Typhoo Tea has been rescued by vape maker Supreme which will buy the company for £10m.
The 120-year-old teamaker fell in to administration in November as its sales slumped and debts rose.
The new owner said the deal would keep Typhoo “in British hands” but that it would seek to reduce overheads.
Manchester-based Supreme makes the e-cigarette brand 88Vape and distributes nicotine and home products to supermarkets.
Typhoo currently has less than 30 staff in the UK, based mainly in sales and marketing, after much of its operations – both in the UK and abroad – have been outsourced over the years.
“Typhoo is such an iconic brand,” said Supreme chief executive Sandy Chadha. The company said the decision to buy it was a mix of “sound business rationale and personal affinity”.
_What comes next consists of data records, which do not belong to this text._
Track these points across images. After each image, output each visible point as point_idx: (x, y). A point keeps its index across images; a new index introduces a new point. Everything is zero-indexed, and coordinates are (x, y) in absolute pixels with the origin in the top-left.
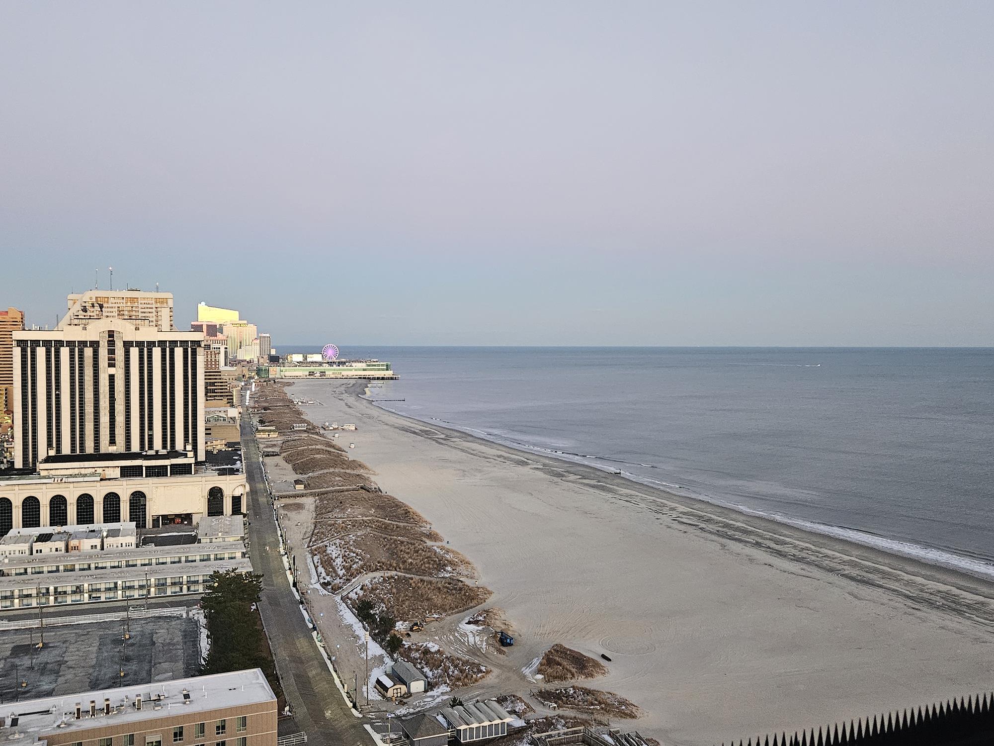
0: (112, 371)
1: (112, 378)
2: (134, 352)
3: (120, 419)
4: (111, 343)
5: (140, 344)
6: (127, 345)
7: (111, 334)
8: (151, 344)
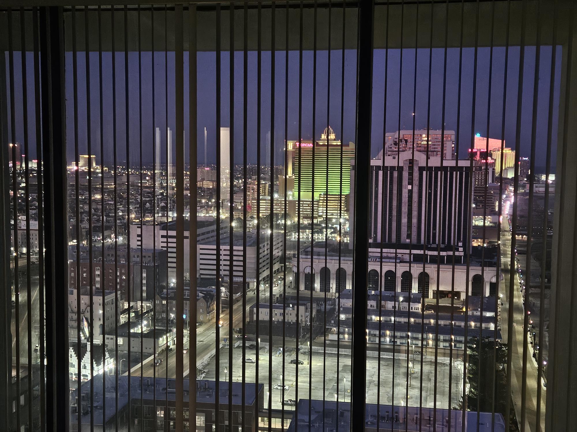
0: (410, 187)
1: (410, 191)
2: (425, 174)
3: (415, 221)
4: (411, 168)
5: (430, 169)
6: (422, 169)
7: (412, 162)
8: (438, 169)
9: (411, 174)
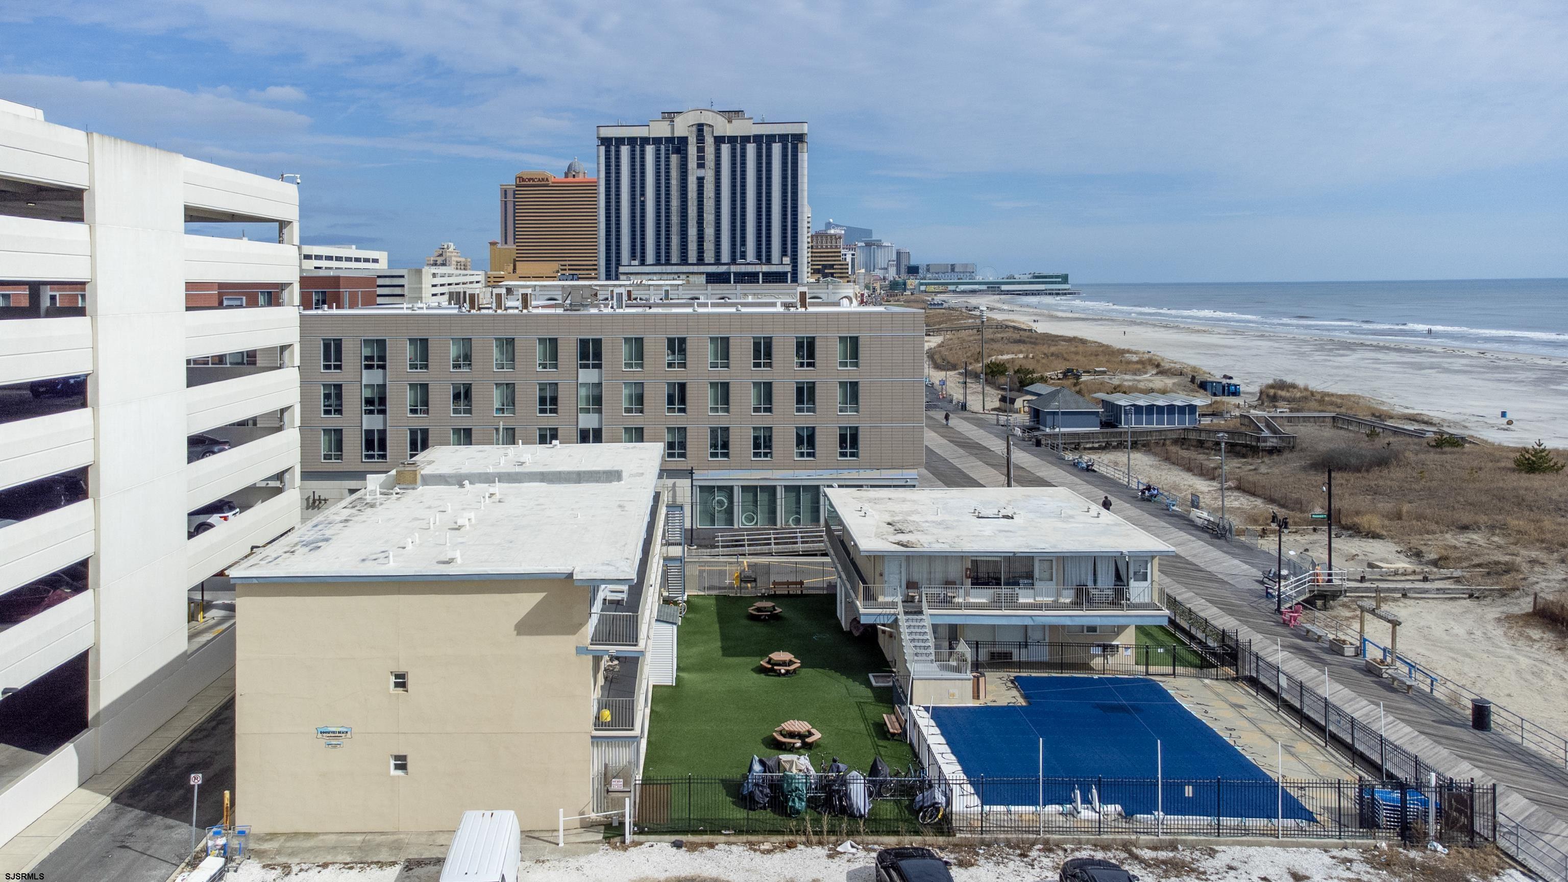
0: (701, 173)
1: (700, 180)
2: (725, 148)
3: (709, 231)
4: (701, 139)
5: (732, 140)
6: (719, 140)
7: (700, 128)
8: (746, 139)
9: (701, 150)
It added that the deal was part of Supreme’s strategy to branch out into other areas. Currently the company works with soft drinks, gym supplements and multivitamin gummy brands, as well as non-food items such as batteries and home lighting. It also manufactures sports nutrition and wellness and soft drinks, and also has its own sales websites to sell direct to customers.
Supreme distributes to stores including B&M, Home Bargains, Sainsbury’s, Tesco, The Range and Poundland, as well as HM Prison and Probation Service.
It said it would “enhance” Typhoo Tea’s current “asset-light, outsourced model”, and that it can increase gross profit, but “with a much-reduced overhead base”.
Susannah Streeter, analyst at Hargreaves Lansdown, said Supreme had bagged a bargain by buying the firm out of administration, and that now “it’s highly likely that Supreme will want to steam ahead and find efficiencies to cut costs and try and coax the company back to profit.”
“It has loyal custom it can build on, but also will spy new opportunities given tea’s wellness image to tie into the ambitions of its supplements and multivitamin arm,” she added.
Typhoo fell into administration after its pre-tax losses rose from £9.6m to £38m. Its sales fell from £33.7m to £25.3m, according to its latest results which covered the year to the end of September 2023.
Its debts became more than the value of its assets, and costs related to a break-in at its Wirral plant added to its woes.
But Supreme said buying the company was a “significant step” and that Typhoo would “thrive” because of the brand loyalty customers had to the tea brand.
Although priced at the cheaper end of the tea market, and despite a rebrand attempt, Typhoo had been suffering from what analysts say is a wider downturn in sales of black tea.
A cuppa remains a daily staple for many in Britain, but competition from the likes of coffee, soft drinks and herbal tea have eaten in to sales.
However, despite many people cutting back on living costs as prices rise, Typhoo remained one of the biggest names in tea along with PG Tips, Tetley and Yorkshire Tea.
Supermarkets introducing their own-label brands has also led to the decline of the big names.